• Supplied entries:
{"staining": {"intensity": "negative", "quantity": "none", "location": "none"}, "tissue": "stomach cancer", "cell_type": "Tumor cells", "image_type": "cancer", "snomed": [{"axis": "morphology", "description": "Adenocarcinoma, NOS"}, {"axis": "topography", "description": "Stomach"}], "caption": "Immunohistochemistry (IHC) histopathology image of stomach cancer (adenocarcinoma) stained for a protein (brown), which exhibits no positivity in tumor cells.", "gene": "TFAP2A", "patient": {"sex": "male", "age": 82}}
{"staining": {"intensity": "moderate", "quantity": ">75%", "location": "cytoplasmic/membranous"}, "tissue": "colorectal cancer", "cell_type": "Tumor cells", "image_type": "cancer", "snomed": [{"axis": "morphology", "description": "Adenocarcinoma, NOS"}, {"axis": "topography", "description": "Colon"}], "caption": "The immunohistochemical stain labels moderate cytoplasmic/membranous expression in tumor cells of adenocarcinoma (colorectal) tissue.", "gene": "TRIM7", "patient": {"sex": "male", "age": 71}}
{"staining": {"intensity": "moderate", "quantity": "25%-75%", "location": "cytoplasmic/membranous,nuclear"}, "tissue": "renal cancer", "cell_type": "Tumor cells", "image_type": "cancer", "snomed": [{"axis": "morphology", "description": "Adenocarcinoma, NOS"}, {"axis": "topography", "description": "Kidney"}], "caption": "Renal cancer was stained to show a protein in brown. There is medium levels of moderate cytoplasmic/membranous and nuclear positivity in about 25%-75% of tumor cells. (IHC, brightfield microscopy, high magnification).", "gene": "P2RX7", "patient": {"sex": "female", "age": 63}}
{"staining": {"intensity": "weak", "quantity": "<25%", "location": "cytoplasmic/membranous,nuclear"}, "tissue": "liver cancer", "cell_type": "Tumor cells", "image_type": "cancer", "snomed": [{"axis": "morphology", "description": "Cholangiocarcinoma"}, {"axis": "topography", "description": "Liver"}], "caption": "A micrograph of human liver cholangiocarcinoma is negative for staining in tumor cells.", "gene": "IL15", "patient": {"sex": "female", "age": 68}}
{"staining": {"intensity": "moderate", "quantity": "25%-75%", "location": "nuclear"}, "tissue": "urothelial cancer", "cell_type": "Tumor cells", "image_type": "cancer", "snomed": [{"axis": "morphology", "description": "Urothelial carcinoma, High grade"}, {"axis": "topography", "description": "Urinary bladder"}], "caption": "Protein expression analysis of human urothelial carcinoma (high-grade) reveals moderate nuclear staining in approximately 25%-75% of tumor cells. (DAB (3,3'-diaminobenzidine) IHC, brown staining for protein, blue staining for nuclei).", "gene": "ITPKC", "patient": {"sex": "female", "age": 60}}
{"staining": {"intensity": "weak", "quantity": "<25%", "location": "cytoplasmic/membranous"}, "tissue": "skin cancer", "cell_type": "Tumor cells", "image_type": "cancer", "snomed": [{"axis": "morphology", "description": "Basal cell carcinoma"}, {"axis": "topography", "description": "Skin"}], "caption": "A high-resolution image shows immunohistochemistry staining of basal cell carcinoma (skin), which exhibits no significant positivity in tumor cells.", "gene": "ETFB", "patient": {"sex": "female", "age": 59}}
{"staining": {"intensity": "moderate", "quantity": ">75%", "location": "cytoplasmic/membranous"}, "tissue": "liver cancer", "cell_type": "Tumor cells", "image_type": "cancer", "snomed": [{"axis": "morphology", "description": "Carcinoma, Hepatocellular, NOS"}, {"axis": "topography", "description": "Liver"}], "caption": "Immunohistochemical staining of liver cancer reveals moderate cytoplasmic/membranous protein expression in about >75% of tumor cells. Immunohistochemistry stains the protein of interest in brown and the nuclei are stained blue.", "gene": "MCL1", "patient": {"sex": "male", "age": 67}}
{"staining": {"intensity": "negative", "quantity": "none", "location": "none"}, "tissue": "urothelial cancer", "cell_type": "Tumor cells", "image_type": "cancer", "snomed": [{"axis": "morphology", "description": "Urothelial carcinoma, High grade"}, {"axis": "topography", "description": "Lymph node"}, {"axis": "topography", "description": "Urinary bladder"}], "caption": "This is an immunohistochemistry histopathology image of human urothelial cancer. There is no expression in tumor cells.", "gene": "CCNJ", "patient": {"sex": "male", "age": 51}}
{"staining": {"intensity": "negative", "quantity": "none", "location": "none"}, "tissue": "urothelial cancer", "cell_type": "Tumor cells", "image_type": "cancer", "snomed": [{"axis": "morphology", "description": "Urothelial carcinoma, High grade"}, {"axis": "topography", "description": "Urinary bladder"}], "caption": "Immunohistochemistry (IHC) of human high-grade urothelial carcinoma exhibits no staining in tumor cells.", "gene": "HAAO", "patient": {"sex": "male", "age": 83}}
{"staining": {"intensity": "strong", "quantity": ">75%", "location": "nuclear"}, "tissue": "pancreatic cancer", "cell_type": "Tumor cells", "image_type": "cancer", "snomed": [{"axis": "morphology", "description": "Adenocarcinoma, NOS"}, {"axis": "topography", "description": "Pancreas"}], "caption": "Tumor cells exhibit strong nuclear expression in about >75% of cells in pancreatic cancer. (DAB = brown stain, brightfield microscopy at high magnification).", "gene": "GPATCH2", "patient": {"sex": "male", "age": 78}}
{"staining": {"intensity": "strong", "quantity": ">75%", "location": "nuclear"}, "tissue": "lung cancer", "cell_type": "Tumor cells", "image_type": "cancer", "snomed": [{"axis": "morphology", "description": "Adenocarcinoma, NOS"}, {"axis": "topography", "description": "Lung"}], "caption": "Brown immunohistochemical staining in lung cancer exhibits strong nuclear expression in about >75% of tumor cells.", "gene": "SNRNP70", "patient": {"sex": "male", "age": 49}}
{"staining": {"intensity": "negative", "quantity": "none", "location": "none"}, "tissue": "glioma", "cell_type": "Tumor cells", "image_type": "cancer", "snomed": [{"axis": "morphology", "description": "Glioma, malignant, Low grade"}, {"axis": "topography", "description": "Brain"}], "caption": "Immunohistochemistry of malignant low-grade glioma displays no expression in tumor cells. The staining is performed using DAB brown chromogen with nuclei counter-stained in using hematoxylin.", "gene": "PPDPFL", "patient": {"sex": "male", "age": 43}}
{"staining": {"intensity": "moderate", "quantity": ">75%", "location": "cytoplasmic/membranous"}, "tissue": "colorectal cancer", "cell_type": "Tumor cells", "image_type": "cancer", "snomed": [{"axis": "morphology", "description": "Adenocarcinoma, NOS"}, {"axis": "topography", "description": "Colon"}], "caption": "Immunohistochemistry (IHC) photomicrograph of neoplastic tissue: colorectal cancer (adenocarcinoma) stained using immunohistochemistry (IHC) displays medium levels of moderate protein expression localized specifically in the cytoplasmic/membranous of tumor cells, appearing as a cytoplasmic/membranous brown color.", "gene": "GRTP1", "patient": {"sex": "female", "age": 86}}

• What you are asked to do:
Wherever the word "Liver" occurs in a line of the listing, copy that line.

• Written solution:
{"staining": {"intensity": "weak", "quantity": "<25%", "location": "cytoplasmic/membranous,nuclear"}, "tissue": "liver cancer", "cell_type": "Tumor cells", "image_type": "cancer", "snomed": [{"axis": "morphology", "description": "Cholangiocarcinoma"}, {"axis": "topography", "description": "Liver"}], "caption": "A micrograph of human liver cholangiocarcinoma is negative for staining in tumor cells.", "gene": "IL15", "patient": {"sex": "female", "age": 68}}
{"staining": {"intensity": "moderate", "quantity": ">75%", "location": "cytoplasmic/membranous"}, "tissue": "liver cancer", "cell_type": "Tumor cells", "image_type": "cancer", "snomed": [{"axis": "morphology", "description": "Carcinoma, Hepatocellular, NOS"}, {"axis": "topography", "description": "Liver"}], "caption": "Immunohistochemical staining of liver cancer reveals moderate cytoplasmic/membranous protein expression in about >75% of tumor cells. Immunohistochemistry stains the protein of interest in brown and the nuclei are stained blue.", "gene": "MCL1", "patient": {"sex": "male", "age": 67}}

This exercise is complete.